In this light, calls for “fairer capitalism” or “responsible capitalism” or “nice n’ fluffy capitalism with bows and ribbons and puppies” just look desperate. If the largest left-wing party in Britain has as the limits of its ambition merely a nicer version of what we have now, then we’ve got a problem. It all seems to focus on bonuses and so on – which, as you point out, are irrelevant to the actual causes of the crises.
The cause of the crisis is the structure of the entire economic system under which we are working, and there is a disturbing lack of courage in admitting that among the people who, with all their university educations in economics, teams of researchers, access to treasure figures etc., ought to be able to see it clearest.
#10 by Aidan on February 1, 2012 - 11:14 am
Sadly I think the fact that a lot of people have university educations in mainsteam neo-classical economics and no experience of actual business (or vice versa – thrusting middle aged captains of industry, normally consulting practices with no education in economics) is part of the problem.
Maybe the best thing we can do is send everybody a copy of Steve Keens excellent, newly revised book: http://debunkingeconomics.com/
#11 by Indy on February 1, 2012 - 11:41 am
It’s not something that one country (or 2 if Scotland becomes independent) can sort out alone, especially when there is a dependence on the whole financial “industry” to underpin economic growth.
David Cameron effectively walked out of the EU not because of the euro crisis but because he believed the measures it might take to deal with the euro crisis could pose a threat to UK financial interests.
But quite possibly action at an EU level to curb the power of the bankers and financial speculators and return control of economic polices to elected governments rather than corporations and credit agencies may be the best chance we have.

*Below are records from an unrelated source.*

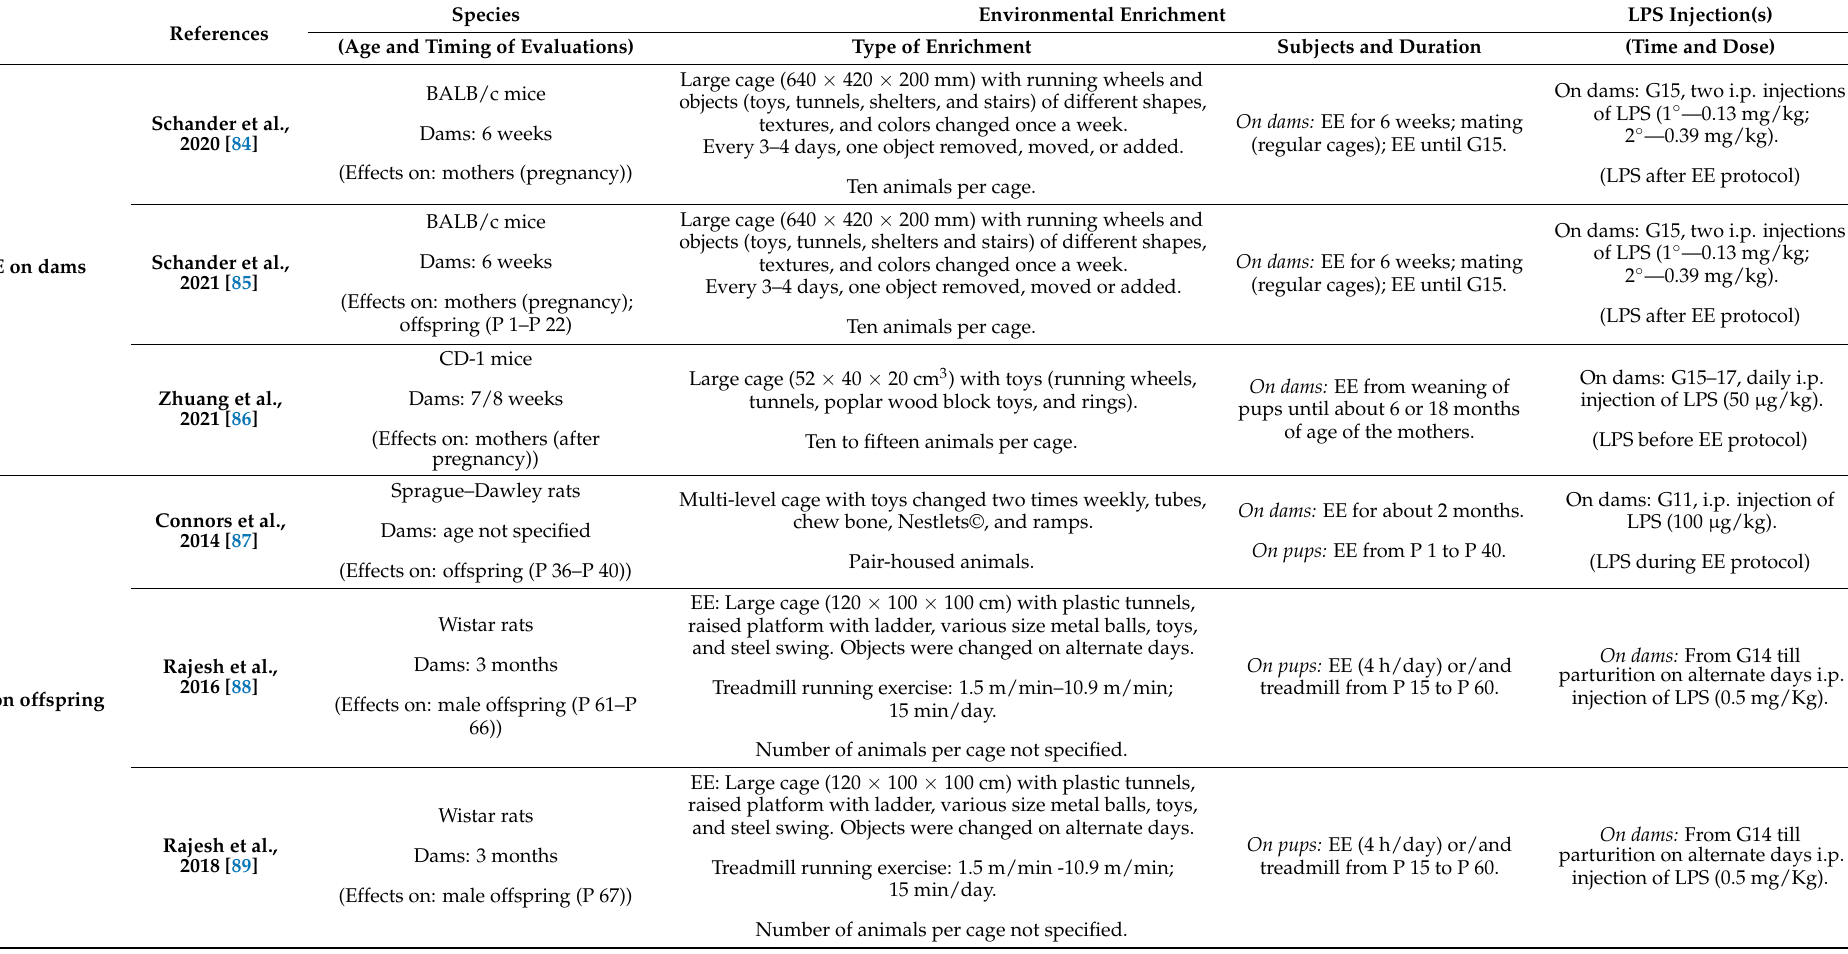
Table 1. Prenatal inflammation—study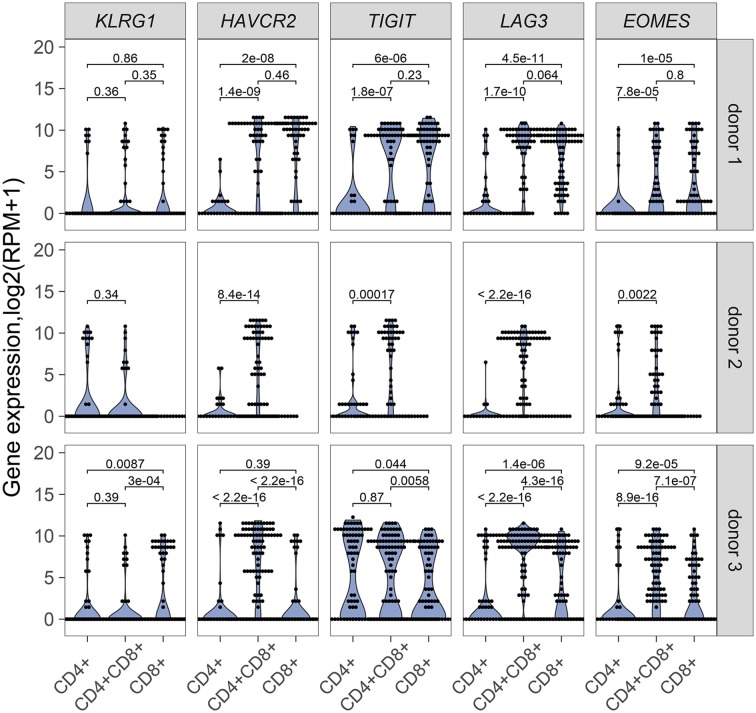
mRNA expression of inhibitory receptor genes KLRG1, HAVRC2, TIGIT, LAG3 and transcription factor gene EOMES in single CD4+, CD8+ and CD4+CD8+ DP T cells from donor 1 and donor 3 and in single CD4+ and CD4+CD8+ DP T cells from donor 2. Unpaired Wilcoxon test was used, p values are indicated on plots.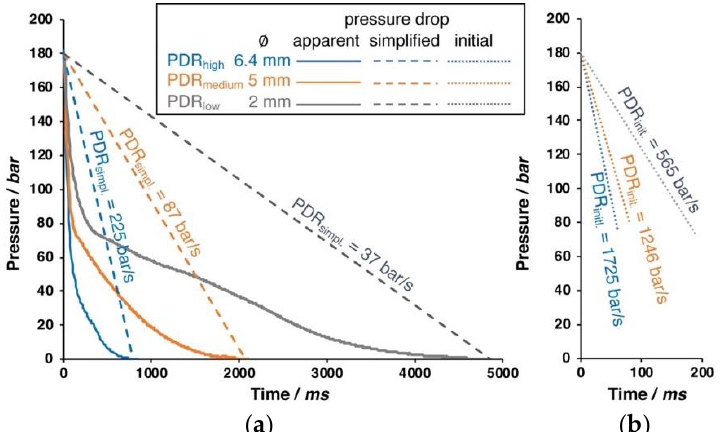
Figure 2. Different pressure drops that can be realized with different pipe diameters. ( a ) Apparent pressure drop (solid line) and simplified linear pressure drop (dashed line). ( b ) Close up of the initial pressure drop (dotted line) during the first milliseconds.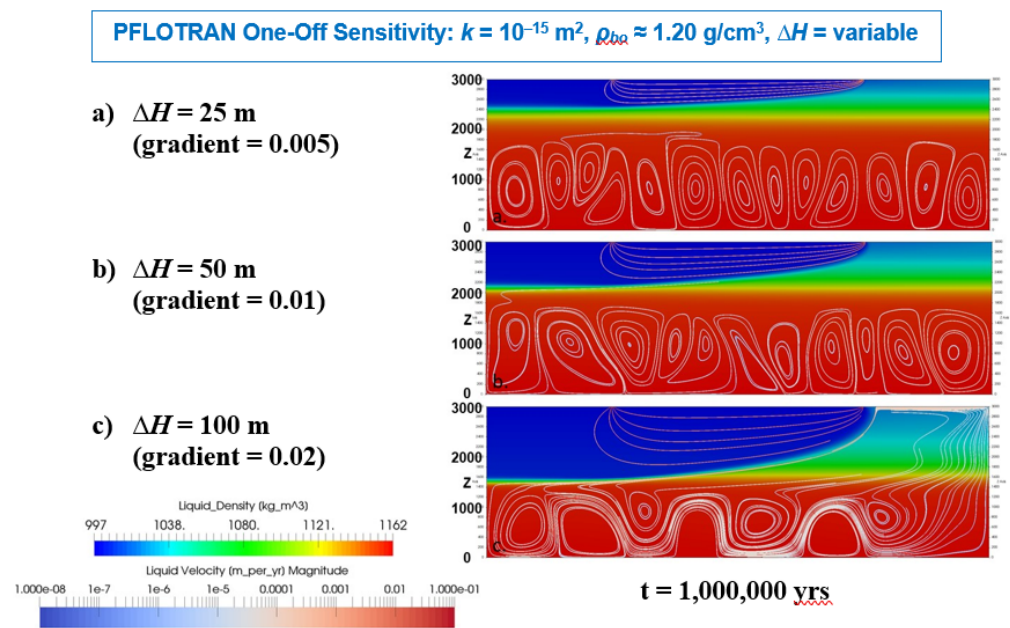
Figure 6. PFLOTRAN (k = 10 − 15 m 2 ) Model Results (Sensitivity to Hydraulic Head Difference) as a function of hydraulic gradient; ( a ) 0.005, ( b ) 0.01, ( c ) 0.02.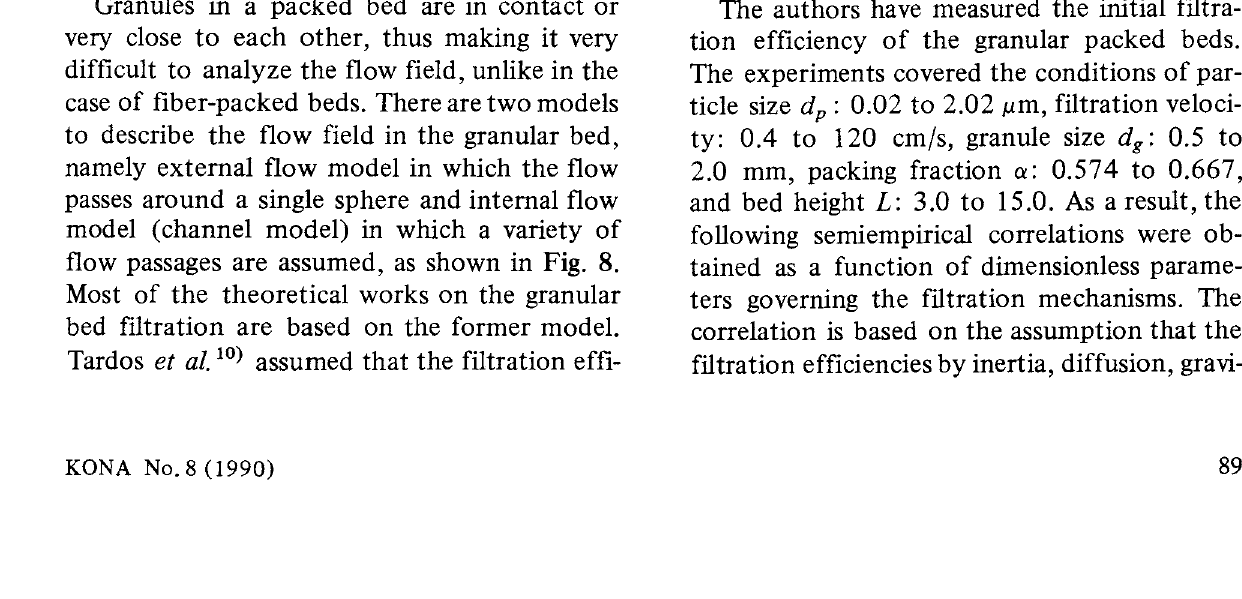
Table 6 Theoretical correlations for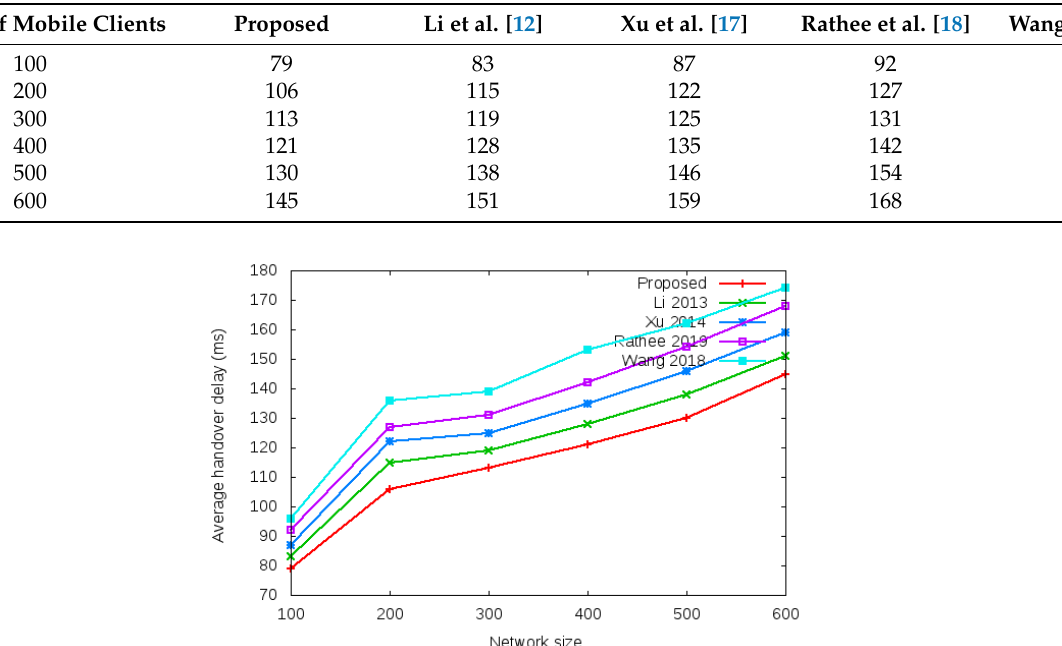
Table 9. Comparison on average handover authentication delay.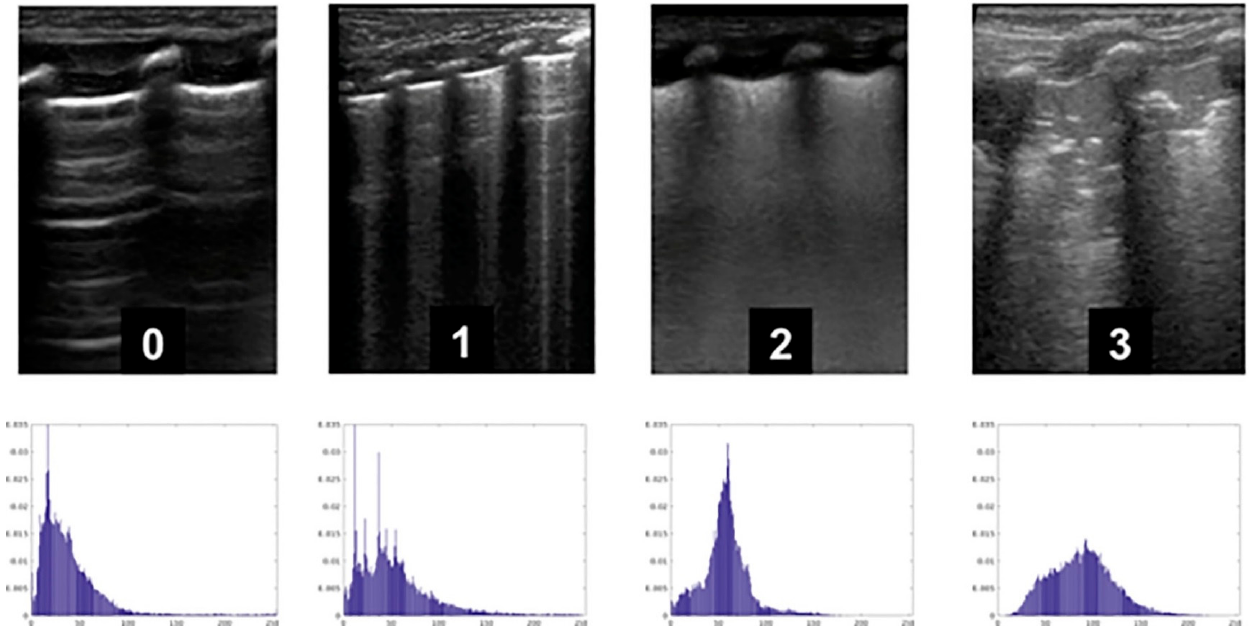
Figure 2. Representative lung ultrasound images used for scoring and calculated histograms (source: [62]).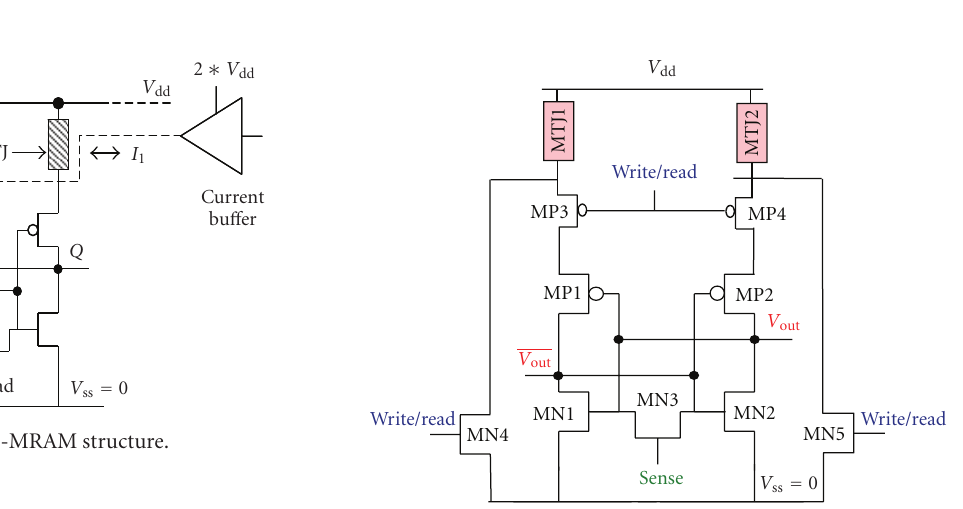
Figure 3: Suppression of the top reading line.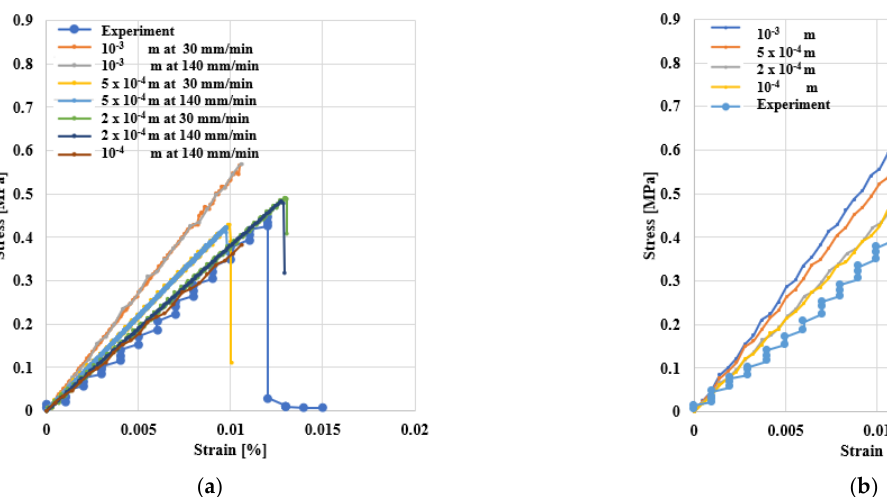
Figure 9. Stress/strain of bitumen beams at different resolutions and loading rate and comparison with other experiments [45]. ( a ) In 3D and ( b ) as a thin plate.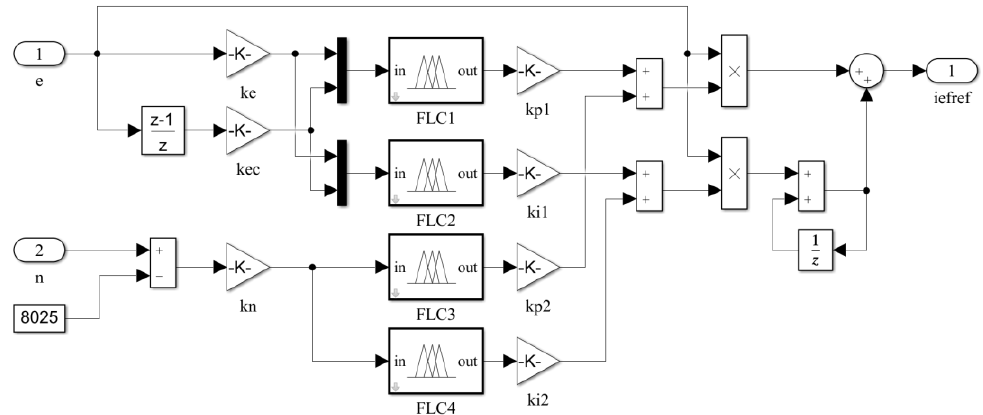
Figure 13. Simulink model of the dual fuzzy PI controller.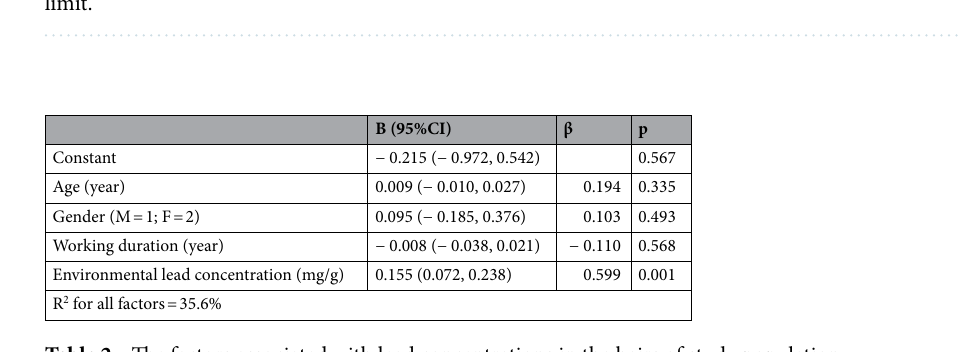
Table 2. The factors associated with lead concentrations in the hairs of study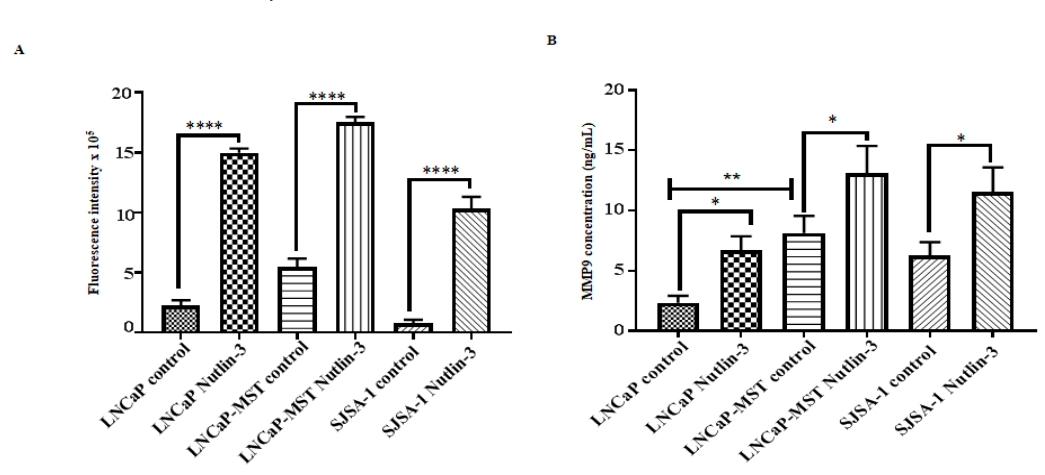
Figure 7. ( A ) The role of MDM2 expressing cells in MMP activity in LNCaP, LNCaP-MST, SJSA-1 and after Nutlin-3 (20 µM) treatment. Results showed that MMPs fluorescence intensity corresponded to the MMPs activity from cell culture supernatant (**** p < 0.0001). ( B ) MMP9 ELISA from cell culture supernatant displayed a significant increase in MMP9 secretion in MDM2 transfected LNCaP-MST compared to LNCaP and Nutlin-3, which increased the secretion of MMP9 in LNCaP, LNCaP-MST, and SJSA-1 (* p < 0.05) (** p < 0.01).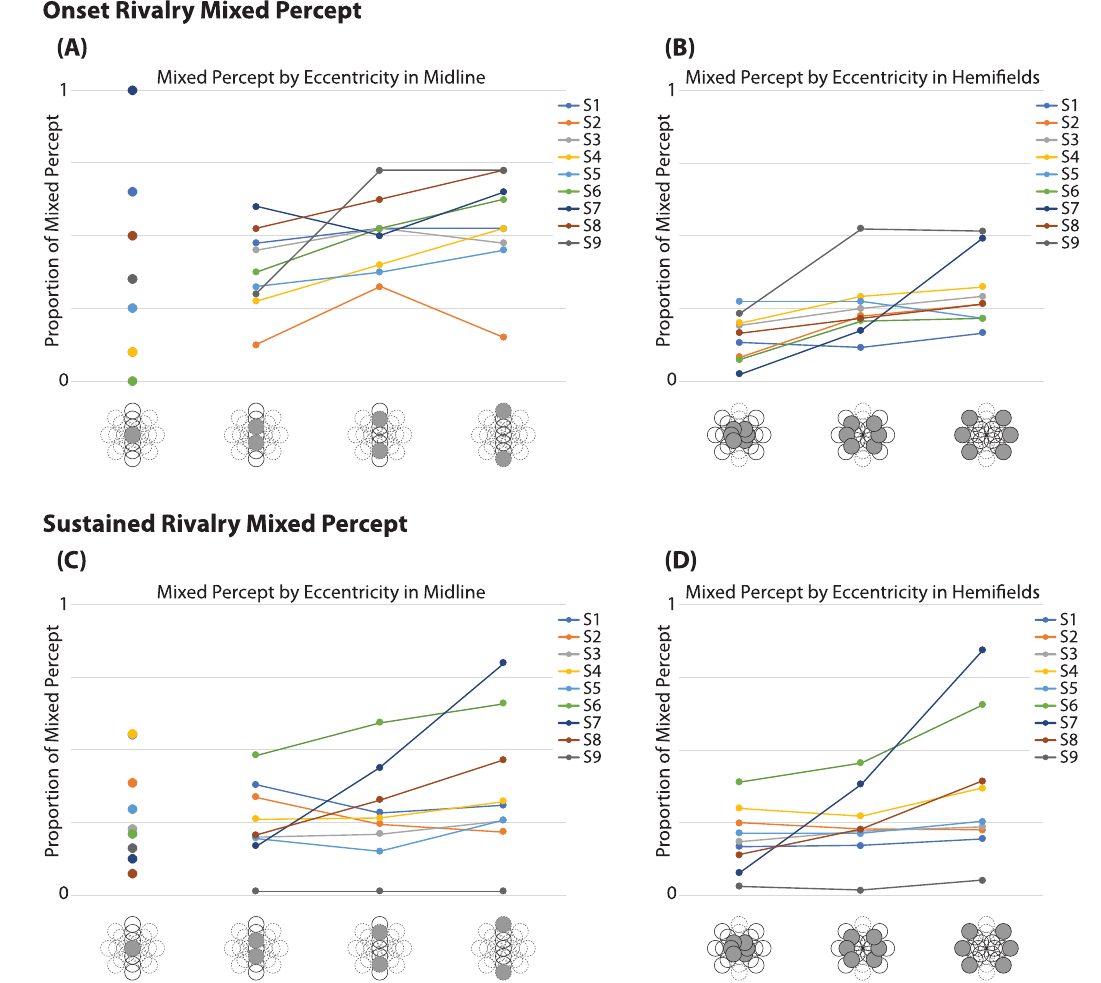
Figure 4. Mixed Report Along Eccentricities: The average proportion of mixed percept during onset at fixation and the three subsequent eccentricities along the midline ( A ) and in the hemifields ( B ). At onset, the proportion of mixed percept is highly variable between observers at fixation, but more closely clustered in the hemifields. During sustained rivalry, the proportions appear less spread out at fixation (shown with midline eccentricities ( C )) and more spread out in the hemifields ( D ) than at rivalry onset.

There’s a sentence I never thought I’d write.
#12 by gavin on February 1, 2012 - 3:02 pm
Goodwin was really just a child of his times, Scotlands very own Master of the Universe at a time where morals seem to have been deregulated along with global finance. The Lords full of chancers, the Commons with dodgy expense claims and house flippers. Just greed all round really.
I thought Iceland handled this well,just let the banks crash and get the prosecuters involved. There are ALWAYS dodgy dealings in these organisations, lock up the worst and take away their illicit profits. The rest soon learn.
#13 by Allan on February 1, 2012 - 7:02 pm
Good post Aidan.
Obviously the fault does not lie just with Goodwin, as there are other protaganists. The Blair-Brown governments created the conditions for what happened at RBS, HBOS and a whole host of financial companies to happen with their policy of “Light Touch Regulation”. If I were to pick one catalyst though, it would be Robert Peston, the BBC’s business editor. Had he not reported in 2007 that Northern Rock had been to the bank of last resort (when many other banks had been, banks un-named by Peston), then the first run on a Brittish bank for 150 years would not have occured, and the Credit crunch/double recessions would not have panned out the way they did.